The initial idea for the book was to explore the relationship between the King’s Cross Quarter and the neighbouring Caledonian Road community. The impetus came from spending my working day in the former while I’d often walk over to sit in Edward Square, a small park next to Caledonian Road in the summer, or buy a coffee in a cafe when the weather turned colder. Even though I wasn’t a local, I found I enjoyed the feeling of community and life around the Cally Road, especially in relation to the artificiality of the King’s Cross estate.
As I reflected on the photographs I’d taken over the years and took new ones, I found it more and more difficult to integrate or juxtapose an examination of the two areas without effectively stating the obvious. There was no real subtlety or interest in the original idea. However, the more I thought about the King’s Cross Quarter and looked at my photographs, the more I became interested in examining and reflecting on the highly constructed nature of the area. The photographs enabled me to see more clearly why I felt so ill at ease.
The title, Vicinal, is a now little-used word whose meaning ‘neighbouring; adjacent; (of a railway or road) serving a neighbourhood’ alludes to notions of service and raises the question of what or who is being served. The title’s close relationship to the word vicinity also references spatial issues and points to the spread of formerly public, now corporate spaces.
The core unit of Vicinal is a thematically-linked sequence of four images. The book is made up of 20 of those sequences in total and is slightly narrower than A4 in size. However, each spread comprises two pages, or wings, that fold out from each pair of facing pages so the width of the book, when fully extended, is approximately the width of four A4 sheets laid horizontally.
Photographs are printed on both sides of each wing so that each one can be folded inwards or outwards as the reader desires. The effect is a little kaleidoscopic because the folding of the pages creates a surprising amount of variety in terms of image sequences. It’s possible to make arrangements of two, three or four photographs and it is hoped that the reader will discover the flexibility of this arrangement as they move through the book. The format meant that I was unable to control or compose the sequencing outside of the core four image sequence and, once I’d made the book, I was pleased to be able to discover different sequences for myself. This freedom to navigate a structure, however minuscule, is an important aspect of the book and is intended to stand in a critical relation to the constraining nature of Vicinal’s subject matter.

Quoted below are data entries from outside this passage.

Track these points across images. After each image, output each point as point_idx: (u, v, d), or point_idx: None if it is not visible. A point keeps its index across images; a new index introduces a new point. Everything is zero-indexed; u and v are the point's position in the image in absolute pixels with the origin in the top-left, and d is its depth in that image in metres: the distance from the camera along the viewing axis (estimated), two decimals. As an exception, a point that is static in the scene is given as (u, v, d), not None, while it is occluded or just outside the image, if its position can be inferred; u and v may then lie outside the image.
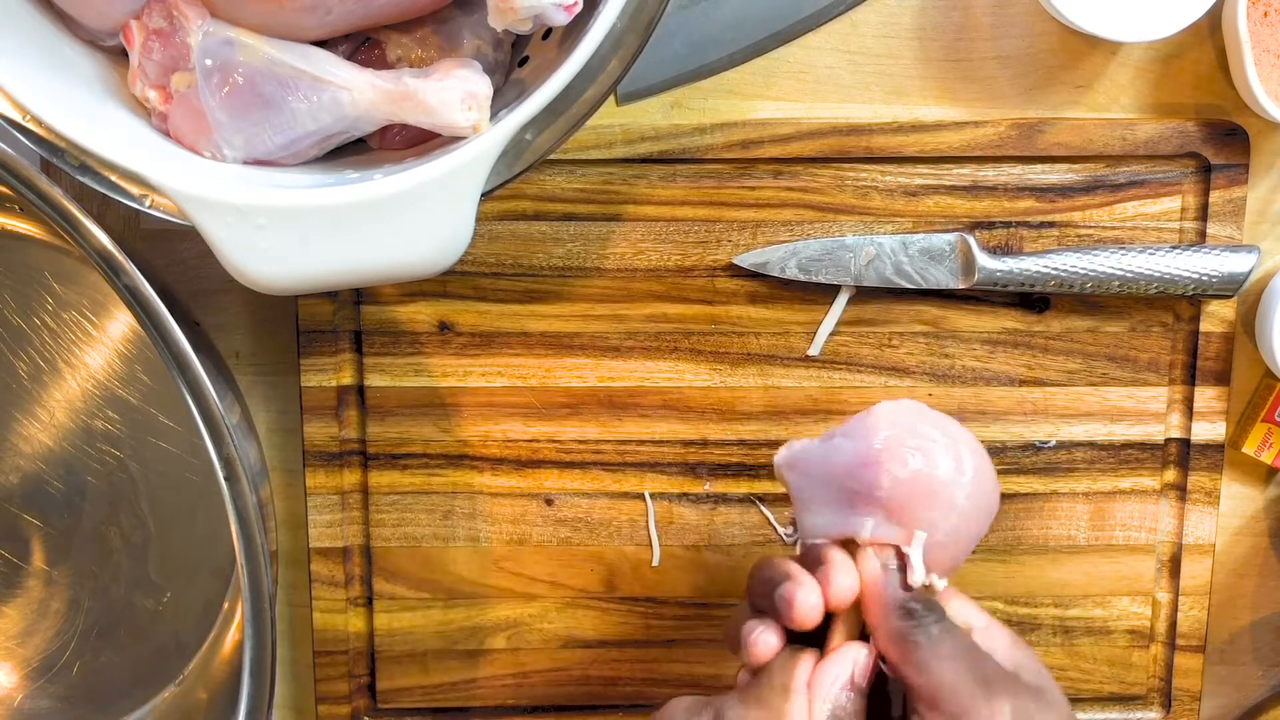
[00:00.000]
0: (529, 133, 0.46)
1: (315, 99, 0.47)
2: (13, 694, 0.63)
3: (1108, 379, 0.61)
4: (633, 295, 0.61)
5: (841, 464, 0.46)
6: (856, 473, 0.45)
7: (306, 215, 0.45)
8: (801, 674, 0.44)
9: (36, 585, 0.63)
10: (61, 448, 0.62)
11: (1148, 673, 0.63)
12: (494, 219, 0.60)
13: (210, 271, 0.59)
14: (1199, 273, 0.58)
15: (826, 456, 0.46)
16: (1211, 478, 0.62)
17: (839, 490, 0.45)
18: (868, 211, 0.60)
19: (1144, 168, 0.60)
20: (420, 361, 0.61)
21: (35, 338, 0.61)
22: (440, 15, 0.50)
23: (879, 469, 0.45)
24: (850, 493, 0.45)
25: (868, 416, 0.47)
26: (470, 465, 0.62)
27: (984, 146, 0.59)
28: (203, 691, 0.62)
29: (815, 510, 0.46)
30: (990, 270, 0.59)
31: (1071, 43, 0.60)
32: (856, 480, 0.45)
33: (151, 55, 0.48)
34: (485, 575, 0.63)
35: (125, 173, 0.45)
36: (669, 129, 0.59)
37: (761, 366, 0.61)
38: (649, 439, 0.62)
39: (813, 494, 0.46)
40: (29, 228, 0.61)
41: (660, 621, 0.63)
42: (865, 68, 0.60)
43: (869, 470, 0.45)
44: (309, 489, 0.61)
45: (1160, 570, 0.63)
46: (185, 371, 0.47)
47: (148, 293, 0.46)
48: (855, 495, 0.45)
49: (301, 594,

The experience of the book may be quite intense, exhausting even, for the viewer. The continuous series of images, presented without a change in the rigid rhythm, makes for a challenging experience. The structure is deliberate. It reflects the nature of the subject that it documents.
I’ve written this text as part of the process of composing and making Vicinal. I’ve called on nine years of photographs, most of them taken without a particular intention. I didn’t notify the estate of my plans at any point during that time, even once I’d begun to focus my attention in the past year or so.
Vicinal is a critical work. The King’s Cross Quarter’s regulations are only conveyed verbally by its security personnel when its regulations are transgressed. The public cannot reference them online or anywhere across the district’s 67 acres. What, therefore, would the book’s legal status be if it were to be published?